Disclosing Pleiotropic Effects During Genetic Risk Assessment for Alzheimer Disease: A Randomized Trial: Annals of Internal Medicine: Vol 164, No 3
Background: Increasing use of genetic testing raises questions about disclosing secondary findings, including pleiotropic information. Objective: To determine the safety and behavioral effect of disclosing modest associations between apolipoprotein E (APOE) genotype and coronary artery disease (CAD) risk during APOE-based genetic risk assessments for Alzheimer disease (AD). Design: Randomized, multicenter equivalence clinical trial. (ClinicalTrials.gov: NCT00462917) Setting: 4 teaching hospitals. Participants: 257 asymptomatic adults were enrolled, 69% of whom had 1 AD-affected first-degree relative. Intervention: Disclosure of genetic risk information about AD and CAD (AD+CAD) or AD only (AD-only). Measurements: Primary outcomes were Beck Anxiety Inventory (BAI) and Center for Epidemiologic Studies Depression Scale (CES-D) scores at 12 months.
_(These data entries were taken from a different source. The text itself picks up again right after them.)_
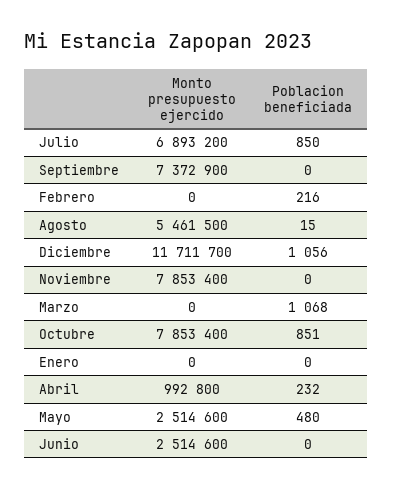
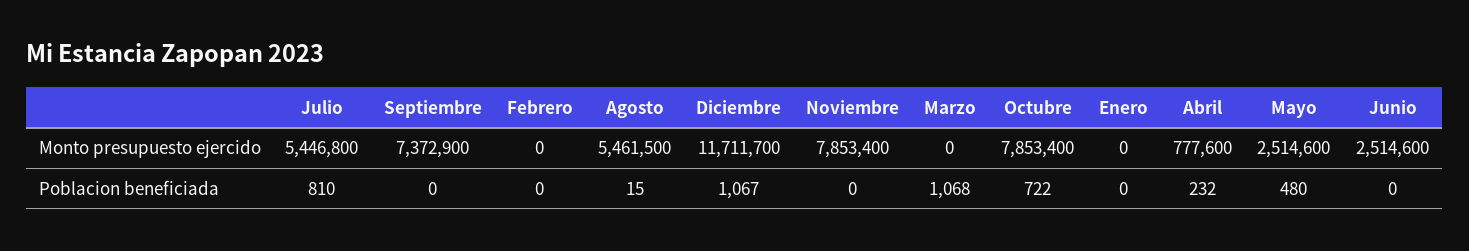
Monto presupuesto ejercido, Julio: 6893200 -> 5446800
Poblacion beneficiada, Julio: 850 -> 810
Poblacion beneficiada, Febrero: 216 -> 0
Poblacion beneficiada, Diciembre: 1056 -> 1067
Poblacion beneficiada, Octubre: 851 -> 722
Monto presupuesto ejercido, Abril: 992800 -> 777600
Secondary outcomes were all measures at 6 weeks and 6 months and test-related distress and health behavior changes at 12 months. Results: At 12 months, mean BAI scores were 3.5 in both the AD-only and AD+CAD groups (difference, 0.0 [95% CI, −1.0 to 1.0]), and mean CES-D scores were 6.4 and 7.1 in the AD-only and AD+CAD groups, respectively (difference, 0.7 [CI, −1.0 to 2.4]). Both confidence bounds fell within the equivalence margin of ±5 points. Among carriers of the APOE ε4 allele, distress was lower in the AD+CAD groups (difference, −4.8 [CI, −8.6 to −1.0]) (P = 0.031 for the interaction between group and APOE genotype). Participants in the AD+CAD groups also reported more health behavior changes, regardless of APOE genotype. Limitations: Outcomes were self-reported by volunteers without severe anxiety, severe depression, or cognitive problems. Analyses omitted 33 randomly assigned participants. Conclusion: Disclosure of pleiotropic information did not increase anxiety or depression and may have decreased distress among persons at increased risk for 2 conditions. Providing risk modification information about CAD improved health behaviors. Findings highlight the potential benefits of disclosure of secondary genetic findings when options exist for decreasing risk. Primary Funding Source: National Human Genome Research Institute.